That could be tricky to do. Though maybe possible, if one generates strings all the way, and stitches them together somehow. Of course, that would only complicate the code even further.

I thought it is just maintaining a single bytes.Buffer and converting to string at the end? A simple tree traversal might suffice. (I am happy to give it a try if you all like.)

Might not be a single bytes.Buffer, because you’re essentially creating a tree. Going from predicate based nodes to uid based nodes. I’d say this has a low yield for us right now. So, do the lexer channel thing instead. We can get to this later.

@pawan take a look at GitHub - pquerna/ffjson: faster JSON serialization for Go. You may be able to run it on our protobuf go file and see if improves the benchmarks for ProtoBuf → JSON.

I was wrong to jump to saying “it’s just a single bytes.Buffer”.

But let me take a step back and ask: Is there any fundamental difference between the JSON and proto output such that we have to do them differently? postTraverse looks like postorder traversal; preTraverse looks like preorder traversal. Keeping the logic consistent is a bit painful as it gets more complicated. Imagine all the different combinations of options. There’s offset, count, filters, afterUID, _uid_, and more, and they can interact.

If there is no fundamental difference between JSON and proto output, it could be a single piece of code doing all the logic, talking to some interface that can produce JSON or proto or any output. To be more precise, for JSON output, this interface would produce map[string]interface{} not the final JSON string.

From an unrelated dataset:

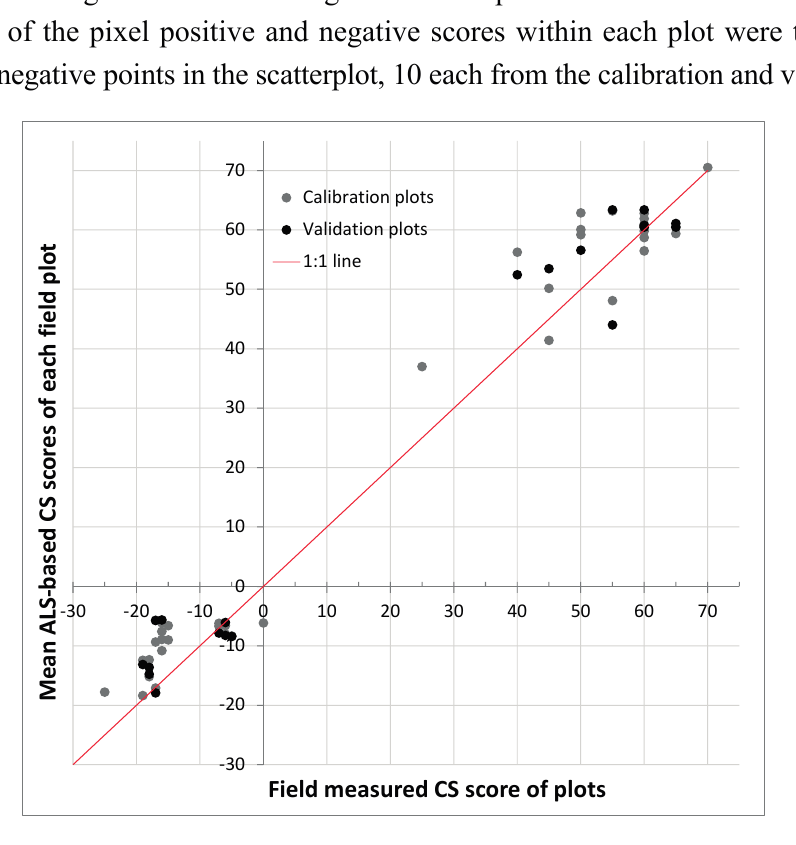
Figure 5. Scatterplot of plot-level positive and negative CS score from field mapping vs. ALS-based positive and negative CS score averaged for each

Since there is no extra proto to map[string]interface{} conversion, I would expect this to run no slower than before (assuming pre-order works just as fast as post-order). It would lead to code simplification, improved productivity, consistency between JSON and proto outputs, etc.

All those are handled before the ToJson, or ToProto functions are called. That part is handled via process.

That depends a lot on implementation. It could be executed badly where we have more complex and fragile code, because one function is trying to do the job of two functions, or it could fit just right. It’s not clear which one it would be.

Some filtering+windowing logic might spill into postTraverse, preTraverse if we are trying hard to save memory. I will need to ask you after lunch.

Uh oh… okay, I’ll brace myself.

You are right @jchiu that they are just traversals. The difference is in how we build the outputs. Since proto output has a schema(there are nodes which have properties) vs JSON which doesn’t have any inherent schema. The output we want for JSON has attributes(e.g friends, name etc.) as keys.

Have a look at Protocol buffer vs JSON time graphs - #10 by pawan to have a look at the equivalent JSON output for protocol buffer which I generated using jsonpb package - github.com/golang/protobuf/jsonpb - Go Packages.

I definitely agree that we should have just one function and generate an intermediate structure. I couldn’t find a better way to do it apart from what I proposed here.

Revistiing this again… I’m going to take a stab at this. Thanks @pawan for all the pointers. I will keep the benchmarks in mind.